The Left, however, is outraged by the ban on Bishara, who is currently on trial for collaborating with the enemy, sedition, and expression of support for terrorist organizations. On the first anniversary of Hafez al-Assad’s death, Bishara traveled to Damascus, where flanked by Hizbullah leader Sheikh Nasrallah, and in front of representatives of the most militant Palestinian terrorist groups and Hamas, he called on Arab countrie to expand their "resistance against [Israel’s] occupation, and to provide for the Palestinian people’s struggle against the occupation." That speech came well into the current Palestinian warfare against Israel.
In the same speech, Bishara singled out Hizbullah as a "heroic" example of "Islamic resistance." If that praise for an organization that had already kidnapped and murdered three Israeli soldiers and that has directed hundreds of Katushya rockets at Israel does not constitute "support for the armed struggle of a terrorist organization against Israel," what does?

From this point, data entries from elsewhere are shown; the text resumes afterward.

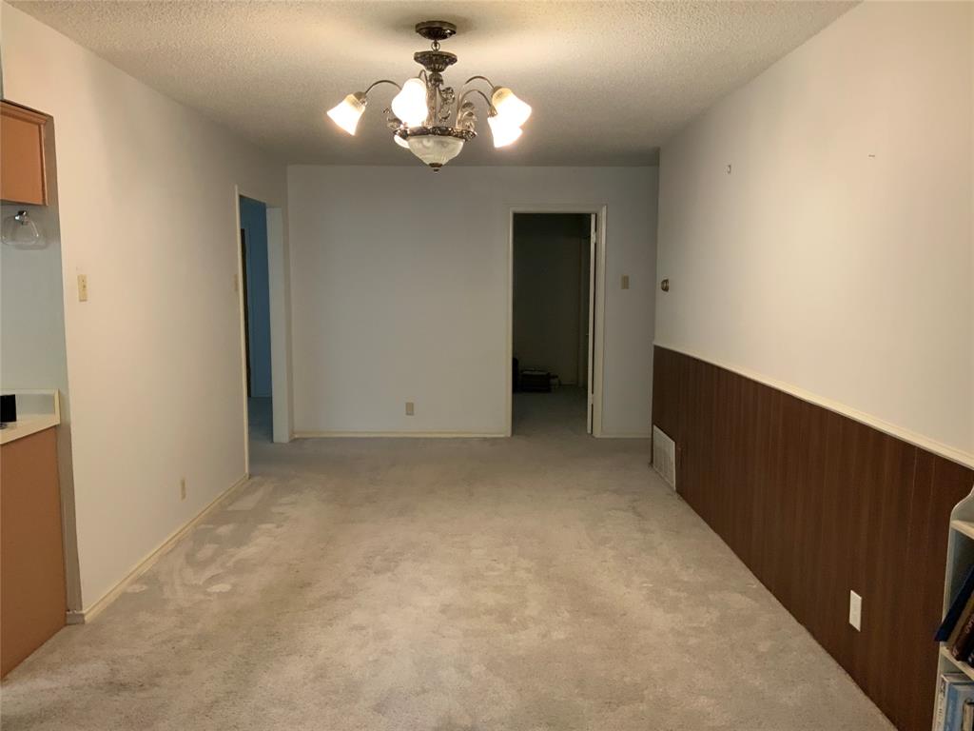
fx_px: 816
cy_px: 366
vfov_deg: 48.2
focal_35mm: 29
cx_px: 487
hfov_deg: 61.7
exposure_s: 1/60
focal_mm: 3
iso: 160
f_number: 1.8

To this the Left responds, "Sure Bishara seeks the destruction of Israel and supports all those working to bring it about, but he represents an important section of the Israeli Arab population, which will only become more alienated by his ouster." Here, too, the Left not only ignores the relevant statute, but is unprincipled. For the identical argument could have been made about Meir Kahane and Kach. At the time of Kach’s ban, opinion polls showed the party winning at least 10 seats – as many as the Arab parties hold today. Kahane’s supporters too could have been expected to become angry and alienated by the bar on Kach’s participation in elections.
It is no doubt true that Bishara represents a substantial and growing portion of the Israeli Arab population. The number and seriousness of terrorist incidents involving Israeli Arabs is skyrocketing. But that is hardly an argument for making sure that the most irredentist segment of the Israeli Arab population is represented in the Knesset. Do we really want the decisive votes about the security of the State of Israel determined by those who seek its destruction? Isn’t that why Knesset members are required by law to take loyalty oaths to the State?
At the end of the day, the hoi polloi on the CEC not only showed no more political bias in their decisionmaking than Justice Cheshin did in his, they also did a better job of interpreting Section 7(a) of the Basic Law on Elections.